The STATE of Utah, Plaintiff and Respondent,
v.
Raymond Lee MILLS, Defendant and Appellant.
No. 13750.
Supreme Court of Utah.
January 21, 1975.Bruce C. Lubeck, Salt Lake Legal Defender Assn., Salt Lake City, for defendant and appellant.
Vernon B. Romney, Atty. Gen., Earl F. Dorius, Asst. Atty. Gen., Salt Lake City, for plaintiff and respondent.
MAUGHAN, Justice:
Defendant was convicted by a jury of the crime of aggravated sexual assault, Section 76-5-405, U.C.A. 1953, as amended 1973, and sentenced to the State Prison for the term provided by law.
It is the prerogative of the jury to judge the weight of the evidence, the credibility of the witnesses, and the facts to be found therefrom. For a defendant to prevail upon a challenge to the sufficiency of the evidence to sustain his conviction, it must appear that viewing the evidence and all inferences that may reasonably be drawn therefrom, in the light most favorable to the verdict of the jury, reasonable minds could not believe him guilty beyond a reasonable doubt. To set aside a verdict it must appear that the evidence was so inconclusive or unsatisfactory that reasonable minds acting fairly must have entertained reasonable doubt that defendant committed the crime. Unless the evidence compels such conclusion as a matter of law, the verdict must be sustained.[1] In *1273 evaluating the evidence, is it so inherently improbable as to be unworthy of belief, that, upon objective analysis, it appears reasonable minds could not believe, beyond a reasonable doubt, the defendant was guilty?[2]
The record indicates that an eight-year-old boy went to the Utah State Fair during the afternoon. The little boy met the operator of an amusement ride called the "Go-Go Mouse." The operator offered the child some ride passes, which the child interpreted as being some type of employment. The little boy followed the operator, who paused to borrow some keys from the person operating the ferris wheel, and then proceeded across a bridge over the Jordan River to a large truck. The operator used the borrowed keys to open the vehicle; he lifted the child inside, gave him the ride passes, placed the child on a sleeping bag, and committed sodomy on the victim.

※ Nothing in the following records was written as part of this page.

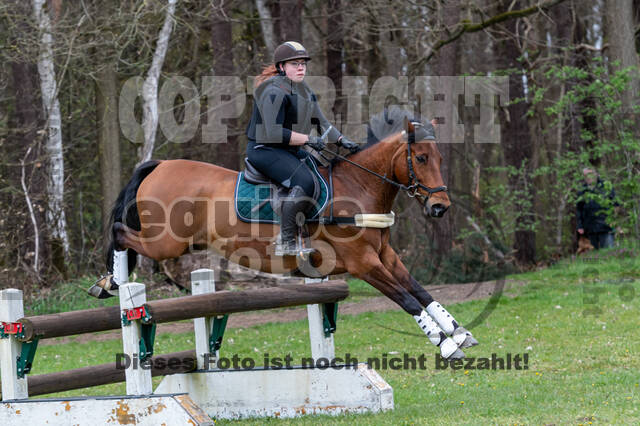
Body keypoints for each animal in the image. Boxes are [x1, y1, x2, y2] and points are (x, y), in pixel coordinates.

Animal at [92, 107, 478, 360]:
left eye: (439, 158)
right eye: (422, 158)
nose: (440, 207)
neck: (359, 188)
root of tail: (159, 165)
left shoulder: (385, 256)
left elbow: (421, 291)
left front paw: (460, 333)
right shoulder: (364, 264)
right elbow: (406, 298)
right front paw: (446, 346)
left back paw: (109, 281)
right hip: (166, 243)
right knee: (120, 232)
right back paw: (114, 281)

Subsequently he released the child.
In the early evening the little boy related these prior events to his father, who summoned the police. The child gave a fairly accurate description of the operator of the Go-Go Mouse. Accompanied by his mother and trailed by the police, the child returned to the fairgrounds. The boy observed approximately four or five other employees operating rides, prior to his identification of defendant, who was then operating the ferris wheel.
A medical examination of the child revealed evidence consistent with his story. The victim's description of the assailant's clothing, the sleeping bag, and the ride passes was in accord with these items in evidence. The statements of defendant concerning the keys to the truck were inconsistent. Defendant's asserted alibi only accounted for a segment of the time during which the alleged act occurred.
A review of the instant record does not reveal evidence so inherently improbable as to be unworthy of belief, that, upon objective analysis, reasonable minds could not believe, beyond a reasonable doubt, defendant was guilty of the offense charged. The competency of the little boy as a witness was established. His identification was sufficient to connect defendant with the offense.[3] The weight and credibility of the testimony of the victim was a matter for the jury, which gave it weight and credibility to find guilt beyond a reasonable doubt. The judgment of the trial court is affirmed.
HENRIOD, C.J., and ELLETT, CROCKETT and TUCKETT, JJ., concur.
NOTES
[1] State v. Sullivan, 6 Utah 2d 110, 307 P.2d 212 (1957); State v. Ward, 10 Utah 2d 34, 347 P.2d 865 (1959); State v. Danks, 10 Utah 2d 162, 350 P.2d 146 (1960); State v. Berchtold, 11 Utah 2d 208, 357 P.2d 183 (1960).
[2] State v. Horne, 12 Utah 2d 162, 364 P.2d 109 (1961); State v. Mills, 122 Utah 306, 249 P.2d 211 (1952).
[3] State v. Spencer, 28 Utah 2d 12, 497 P.2d 636 (1972).